- _What is being asked_: Copy word for word the part of the URL class text between "These two URL" and "and other factors.", inclusive.

- _Text section_:
====
The URL Class

A URL is represented by an instance of the java.net.URL class. A URL object manages all the component information within a URL string and provides methods for retrieving the object it identifies. We can construct a URL object from a URL specification string or from its component parts:

try {  
    URL aDoc =
      new URL( "http://foo.bar.com/documents/homepage.html" );
    URL sameDoc =
      new URL("http","foo.bar.com","documents/homepage.html");
}   
catch ( MalformedURLException e ) { }

These two URL objects point to the same network resource, the homepage.html document on the server foo.bar.com. Whether the resource actually exists and is available isn’t known until we try to access it. At this point, the URL object just contains data about the object’s location and how to access it. No connection to the server has been made. We can examine the URL’s components with the getProtocol( ), getHost( ) , and getFile( ) methods. We can also compare it to another URL with the sameFile( ) method (which has an unfortunate name for something which may not point to a file). sameFile( ) determines whether two URLs point to the same resource. It can be fooled, but sameFile( ) does more than compare the URLs for equality; it takes into account the possibility that one server may have several names, and other factors.
====
- _Entries shown_:

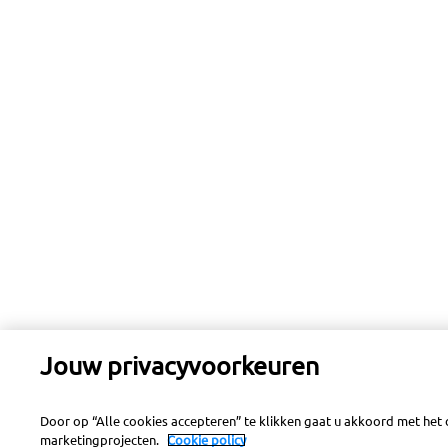
Jouw privacyvoorkeuren
Door op “Alle cookies accepteren” te klikken gaat u akkoord met het
marketingprojecten.
Cookie policy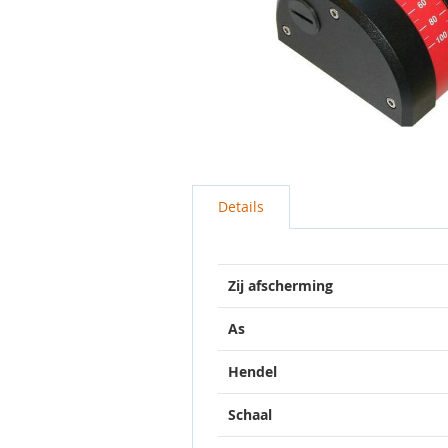
Ga
naar
Details
het
begin
van
de
Zij afscherming
afbeeldingen-
gallerij
As
Hendel
Schaal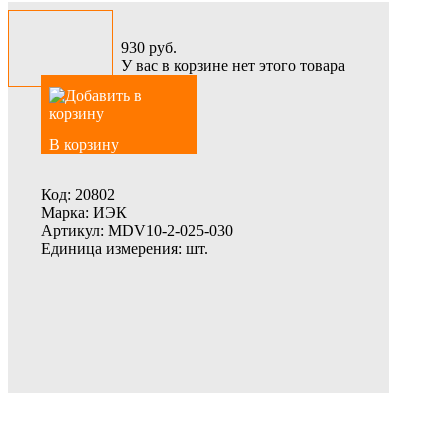
930
руб.
У вас в корзине нет этого товара
В корзину
Код:
20802
Марка:
ИЭК
Артикул:
MDV10-2-025-030
Единица измерения:
шт.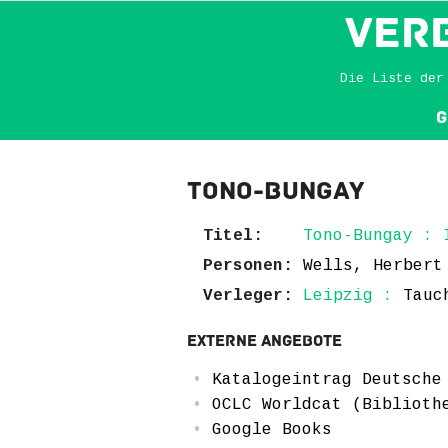
VER
Die Liste der
G
Tono-Bungay
Titel:
Tono-Bungay : 
Personen:
Wells, Herbert
Verleger:
Leipzig :
Tauc
Externe Angebote
Katalogeintrag Deutsche
OCLC Worldcat (Biblioth
Google Books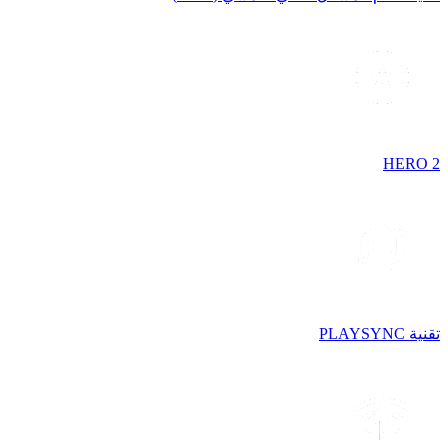
HERO 2
تقنية PLAYSYNC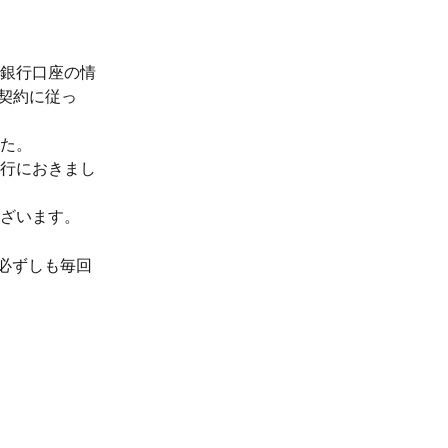
銀行口座の情
、契約に従っ
た。
行におきまし
ざいます。
、必ずしも毎回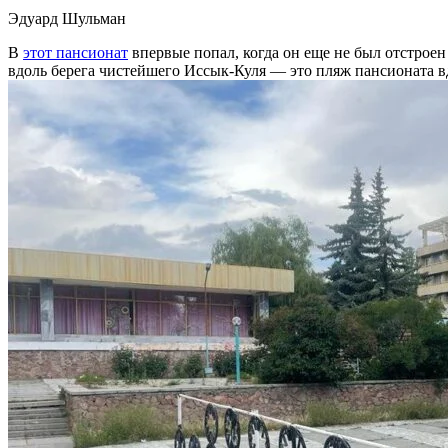
Эдуард Шульман
В
этот пансионат
впервые попал, когда он еще не был отстроен
вдоль берега чистейшего Иссык-Куля — это пляж пансионата вд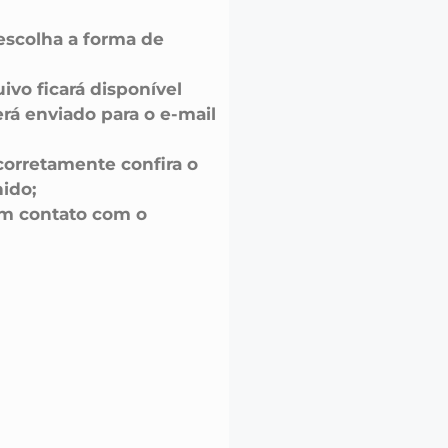
escolha a forma de
uivo ficará disponível
á enviado para o e-mail
corretamente confira o
ido;
em contato com o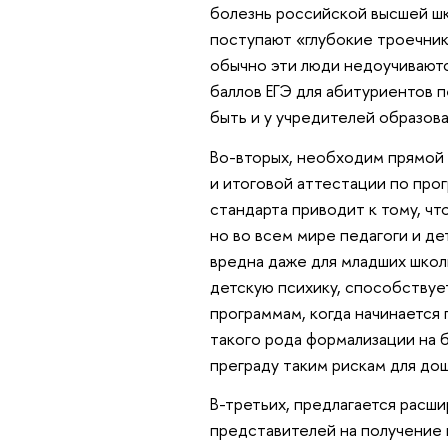
болезнь российской высшей шк
поступают «глубокие троечник
обычно эти люди недоучиваютс
баллов ЕГЭ для абитуриентов 
быть и у учредителей образова
Во-вторых, необходим прямой
и итоговой аттестации по про
стандарта приводит к тому, чт
но во всем мире педагоги и д
вредна даже для младших школ
детскую психику, способствуе
программам, когда начинается 
такого рода формализации на б
преграду таким рискам для до
В-третьих, предлагается расши
представителей на получение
====
- _Worked solution_:
These two URL objects point to the same network resource, the homepage.html document on the server foo.bar.com. Whether the resource actually exists and is available isn’t known until we try to access it. At this point, the URL object just contains data about the object’s location and how to access it. No connection to the server has been made. We can examine the URL’s components with the getProtocol( ), getHost( ) , and getFile( ) methods. We can also compare it to another URL with the sameFile( ) method (which has an unfortunate name for something which may not point to a file). sameFile( ) determines whether two URLs point to the same resource. It can be fooled, but sameFile( ) does more than compare the URLs for equality; it takes into account the possibility that one server may have several names, and other factors.